Researchers at CCR have found that nutrient-deprived solid tumors rely on a steady stream of glutamine, a type of fuel for energy production generated from collagen breakdown in support cells near the tumor. This finding, published November 18, 2022, in Nature Communications, reveals a novel strategy to slow the growth of tumors by blocking collagen uptake — a pathway not targeted by other anti‑cancer drugs.
Collagen is the most abundant protein in the human body. It offers structural support to tissues, impacts tissue growth and repair and is found throughout solid tumors. “If ever there was a likely backup fuel for a tumor that had outgrown its blood supply, I think collagen might make the most sense” suggests Brad St. Croix, Ph.D., Senior Scientist in the Mouse Cancer Genetics Program.
St. Croix’s interests in collagen were piqued when he discovered that a collagen-binding protein, called TEM8/Antxr1, simultaneously played a role in collagen turnover and tumor cell growth. In previous experiments, he found that tumors grew poorly in mice that lacked TEM8 protein. His team wanted to know if collagen turnover was somehow linked to tumor growth.

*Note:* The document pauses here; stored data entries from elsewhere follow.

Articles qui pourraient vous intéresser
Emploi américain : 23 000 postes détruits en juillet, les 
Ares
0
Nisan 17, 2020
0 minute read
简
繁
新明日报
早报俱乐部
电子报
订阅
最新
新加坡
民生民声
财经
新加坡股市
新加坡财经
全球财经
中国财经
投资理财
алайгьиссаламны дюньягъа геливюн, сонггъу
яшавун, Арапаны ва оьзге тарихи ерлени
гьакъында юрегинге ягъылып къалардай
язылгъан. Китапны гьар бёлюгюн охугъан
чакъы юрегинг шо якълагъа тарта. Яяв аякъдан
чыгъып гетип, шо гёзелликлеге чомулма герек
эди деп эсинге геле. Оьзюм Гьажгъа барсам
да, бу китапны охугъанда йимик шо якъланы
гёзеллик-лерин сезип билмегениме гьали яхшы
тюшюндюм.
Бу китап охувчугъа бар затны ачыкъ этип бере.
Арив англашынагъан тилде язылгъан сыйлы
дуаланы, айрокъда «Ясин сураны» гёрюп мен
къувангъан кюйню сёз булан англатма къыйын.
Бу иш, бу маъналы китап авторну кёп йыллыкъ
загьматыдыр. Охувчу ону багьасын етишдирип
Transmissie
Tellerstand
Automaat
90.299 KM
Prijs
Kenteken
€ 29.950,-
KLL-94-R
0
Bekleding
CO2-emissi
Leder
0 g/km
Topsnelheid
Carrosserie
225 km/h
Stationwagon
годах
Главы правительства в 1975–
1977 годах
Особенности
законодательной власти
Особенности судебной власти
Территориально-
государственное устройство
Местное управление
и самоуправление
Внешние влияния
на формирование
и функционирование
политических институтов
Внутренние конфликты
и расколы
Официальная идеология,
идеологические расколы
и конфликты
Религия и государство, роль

Using animal and cell co-culture models, Dr. Kuo-Sheng Hsu, lead author of the study, found that tumor support cells use TEM8 to consume and break down collagen into glutamine to feed nearby tumor cells. With a secure supply of glutamine, tumor cells that would normally die from lack of nutrition are able to thrive. “It’s been known for many years that cancer cells are extremely sensitive to glutamine,” explains St. Croix, “but so far nobody knows how to exploit that safely.”
Previous attempts to design glutamine-blocking drugs failed due to severe toxic side effects as glutamine is required throughout the body. St. Croix’s team, however, developed a TEM8-neutralizing antibody that blocked collagen uptake to tumor support cells, halting the glutamine supply only to those cells near the tumor. The antibody drastically decreased tumor growth in animal models with no toxic side effects.
“Now that we understand how TEM8 mediates tumor growth, we have an opportunity to devise complementary cancer-fighting strategies,” St. Croix says. “TEM8-neutralizing antibodies allow us to kill the regions of tumors currently missed or less affected by conventional cancer therapeutics.”
St. Croix foresees an important use for the TEM8 antibody as an anti‑cancer agent that can be used in combination with existing therapies. He is eager to form partnerships to move this drug into the clinic. “The primary goal of our research laboratory is to create better therapies for patients,” says St. Croix.